Standing back and considering the placement options for these children I have reached the following conclusions:
MY remaining in the care of KY will not meet her welfare needs. Whilst acknowledging the growing attachment MY has with her, and that she is a member of the birth family she will not be available to provide the reparative parenting MY so obviously needs. She has known of the need for this since April, there remains uncertainty about what her employers will be able to offer, at most it is flexibility rather than any reduction in hours so there will still be multiple carers to manage MY’s care each week. I recognise the distress she will have from any move in placement but her welfare needs will be better met in taking that step now and placing her with MN’s foster carer. This will enable her growing relationship with her sibling to become more secure.

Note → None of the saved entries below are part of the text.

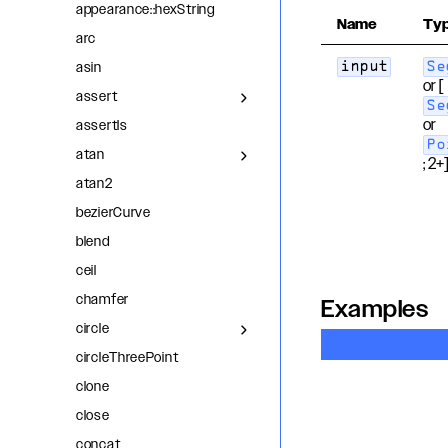
appearance::hexString
Name
Ty
arc
asin
input
Se
or [
assert
Se
or
assertIs
Po
atan
; 2+
atan2
bezierCurve
blend
ceil
chamfer
Examples
circle
circleThreePoint
clone
close
concat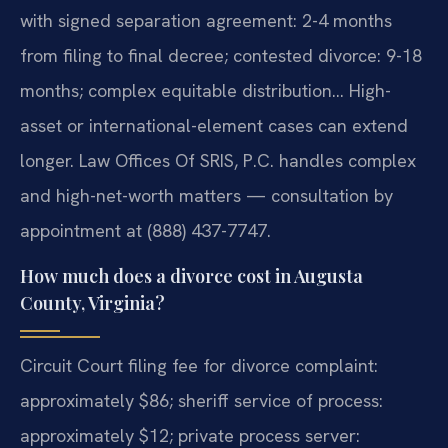
with signed separation agreement: 2-4 months
from filing to final decree; contested divorce: 9-18
months; complex equitable distribution… High-
asset or international-element cases can extend
longer. Law Offices Of SRIS, P.C. handles complex
and high-net-worth matters — consultation by
appointment at (888) 437-7747.
How much does a divorce cost in Augusta
County, Virginia?
Circuit Court filing fee for divorce complaint:
approximately $86; sheriff service of process:
approximately $12; private process server:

The father is not in a position to offer safe care for the children, either together or separately. I recognise the steps he has taken to come off drugs, to remove himself from the drug dealing world, his willingness to access support and the advantages to the children of being brought up by a parent. However he has caused MN significant physical harm and remains in the pool of perpetrators regarding the chronic head injury and fractures. Whilst he recognises at one level his difficulties in controlling his aggression, he has not sought any help to address that. He remains in my view a very significant risk of physical harm if he resumed the care of these children, not only through his aggression but also the likely exposure of them to the risks from the drug related world he is very likely to resort back to without extensive and long term support, which has not even started.

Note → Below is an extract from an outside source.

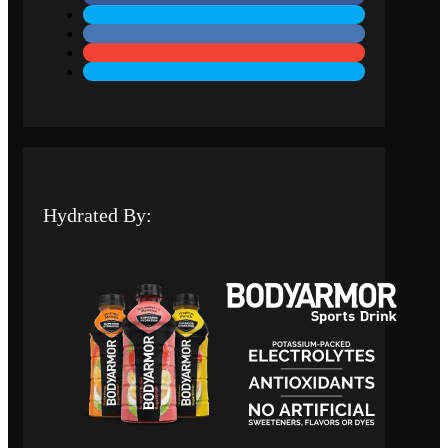
Hydrated By:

In relation to the mother I have very real concerns about whether she will be able to be in a position to care for the children that would be in their timescales of needing to have security and stability about where their long term care is going to be. It is right she has taken some steps. I am told she is living in a safe house, has lined up the various agencies to support her and wants to put herself forward to care for the children. Despite my very real reservations about her ability to work openly and honestly with professionals and the risks inherent with her remaining in the pool of perpetrators for the chronic head injury and fractures I will give the mother a short period of time to consider what steps, if any, she proposes to take regarding the section 38(6) application having considered the terms of this judgment.

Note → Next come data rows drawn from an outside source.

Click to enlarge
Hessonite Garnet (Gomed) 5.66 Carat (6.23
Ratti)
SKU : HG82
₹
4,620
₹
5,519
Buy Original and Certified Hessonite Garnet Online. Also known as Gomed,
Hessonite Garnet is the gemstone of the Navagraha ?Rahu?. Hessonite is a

In the absence of the mother being able to care for them the welfare reality for these two young vulnerable children is that there is very likely to be a care and placement order made. I am fully conscious that such a step would involve them being brought up away from their birth family which although on one level recognising their Article 8 right to family life it means for them and their birth family a severance of the legal parental relationship. The Children’s Guardian’s analysis in her oral evidence of the competing considerations the court should take into account when considering each of the placement options was thoughtful and persuasive.
I will hear submissions on what, if any, directions I should make when I hand down this judgment.